What is being asked
Once you reach the line containing "Kundenbewertungen" in the data below, restate each line word for word up to and including the one containing "Делитель сигнала Alcad".

Entries provided
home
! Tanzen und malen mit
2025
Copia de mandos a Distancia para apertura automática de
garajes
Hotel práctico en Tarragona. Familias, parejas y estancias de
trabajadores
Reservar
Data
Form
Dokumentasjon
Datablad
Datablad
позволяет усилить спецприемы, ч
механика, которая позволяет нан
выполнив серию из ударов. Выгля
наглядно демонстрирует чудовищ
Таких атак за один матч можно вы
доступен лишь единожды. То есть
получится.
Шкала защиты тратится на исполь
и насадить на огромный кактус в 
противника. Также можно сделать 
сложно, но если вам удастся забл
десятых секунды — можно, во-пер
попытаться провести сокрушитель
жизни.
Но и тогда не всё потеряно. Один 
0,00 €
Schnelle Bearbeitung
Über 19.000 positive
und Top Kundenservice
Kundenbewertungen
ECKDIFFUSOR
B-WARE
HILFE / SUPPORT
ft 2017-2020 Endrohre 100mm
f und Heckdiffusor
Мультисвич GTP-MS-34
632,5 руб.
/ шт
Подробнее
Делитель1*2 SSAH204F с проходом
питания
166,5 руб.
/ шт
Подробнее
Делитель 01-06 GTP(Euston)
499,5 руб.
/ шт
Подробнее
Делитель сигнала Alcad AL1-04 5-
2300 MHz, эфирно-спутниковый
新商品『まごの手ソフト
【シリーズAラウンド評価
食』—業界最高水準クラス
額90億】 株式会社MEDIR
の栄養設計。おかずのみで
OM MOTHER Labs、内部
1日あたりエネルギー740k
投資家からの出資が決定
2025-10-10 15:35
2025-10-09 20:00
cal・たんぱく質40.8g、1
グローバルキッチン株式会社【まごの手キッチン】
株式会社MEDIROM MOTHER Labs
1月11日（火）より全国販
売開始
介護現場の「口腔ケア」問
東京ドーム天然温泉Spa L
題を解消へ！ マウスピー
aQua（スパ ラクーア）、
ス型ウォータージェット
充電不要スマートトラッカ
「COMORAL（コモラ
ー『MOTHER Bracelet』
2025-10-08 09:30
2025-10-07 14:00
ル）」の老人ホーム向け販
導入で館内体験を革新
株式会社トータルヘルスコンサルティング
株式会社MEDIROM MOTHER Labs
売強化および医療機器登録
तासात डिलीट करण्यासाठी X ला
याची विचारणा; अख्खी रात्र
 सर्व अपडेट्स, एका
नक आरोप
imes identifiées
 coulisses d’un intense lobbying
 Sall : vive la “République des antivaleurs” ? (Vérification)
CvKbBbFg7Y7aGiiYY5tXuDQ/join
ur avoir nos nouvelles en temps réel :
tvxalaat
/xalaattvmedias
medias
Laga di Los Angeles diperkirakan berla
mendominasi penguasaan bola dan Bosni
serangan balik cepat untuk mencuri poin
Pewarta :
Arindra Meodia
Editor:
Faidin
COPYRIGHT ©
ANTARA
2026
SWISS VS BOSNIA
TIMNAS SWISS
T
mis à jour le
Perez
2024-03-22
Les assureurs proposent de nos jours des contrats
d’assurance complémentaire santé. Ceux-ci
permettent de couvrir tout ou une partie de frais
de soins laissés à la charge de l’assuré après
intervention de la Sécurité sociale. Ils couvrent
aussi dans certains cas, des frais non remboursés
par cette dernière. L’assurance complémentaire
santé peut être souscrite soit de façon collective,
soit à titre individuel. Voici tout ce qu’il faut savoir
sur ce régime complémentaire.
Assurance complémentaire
* * *
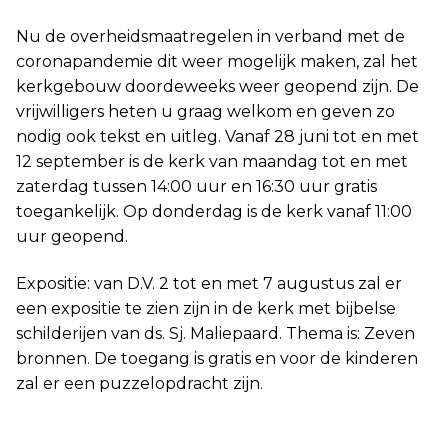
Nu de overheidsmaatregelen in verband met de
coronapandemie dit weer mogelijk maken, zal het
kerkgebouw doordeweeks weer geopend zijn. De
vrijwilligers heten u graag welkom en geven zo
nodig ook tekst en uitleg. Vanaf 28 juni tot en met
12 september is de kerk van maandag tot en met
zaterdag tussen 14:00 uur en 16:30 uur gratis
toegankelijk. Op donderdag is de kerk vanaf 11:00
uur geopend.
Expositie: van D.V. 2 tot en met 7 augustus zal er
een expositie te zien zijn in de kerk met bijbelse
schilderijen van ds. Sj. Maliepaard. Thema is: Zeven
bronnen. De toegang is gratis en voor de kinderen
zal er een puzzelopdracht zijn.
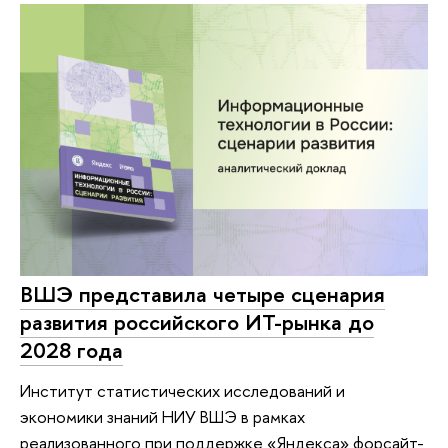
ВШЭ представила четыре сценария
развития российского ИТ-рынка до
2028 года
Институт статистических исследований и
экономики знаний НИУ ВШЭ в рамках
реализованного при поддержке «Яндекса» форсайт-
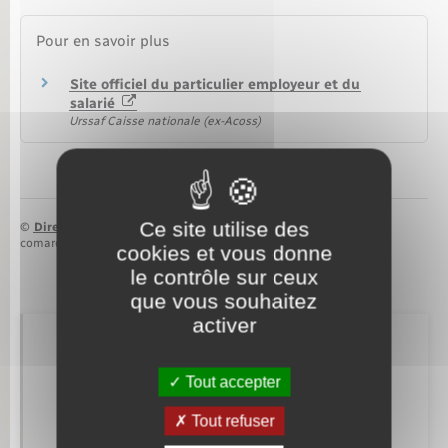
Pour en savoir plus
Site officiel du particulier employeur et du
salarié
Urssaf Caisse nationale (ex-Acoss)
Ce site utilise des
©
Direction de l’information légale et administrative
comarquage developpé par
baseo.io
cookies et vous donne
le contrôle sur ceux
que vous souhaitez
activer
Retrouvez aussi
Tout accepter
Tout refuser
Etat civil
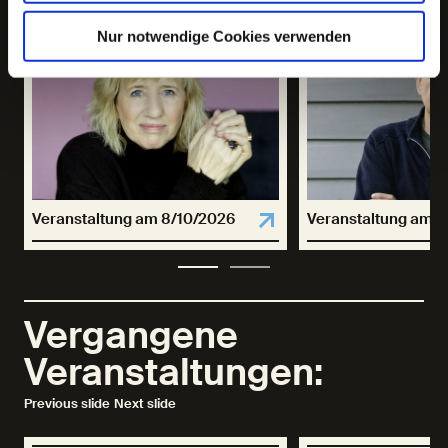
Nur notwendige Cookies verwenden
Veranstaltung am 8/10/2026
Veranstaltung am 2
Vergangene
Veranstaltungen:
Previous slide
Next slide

Finished exercise
Kundenbewertungen
ECKDIFFUSOR
B-WARE
HILFE / SUPPORT
ft 2017-2020 Endrohre 100mm
f und Heckdiffusor
Мультисвич GTP-MS-34
632,5 руб.
/ шт
Подробнее
Делитель1*2 SSAH204F с проходом
питания
166,5 руб.
/ шт
Подробнее
Делитель 01-06 GTP(Euston)
499,5 руб.
/ шт
Подробнее
Делитель сигнала Alcad AL1-04 5-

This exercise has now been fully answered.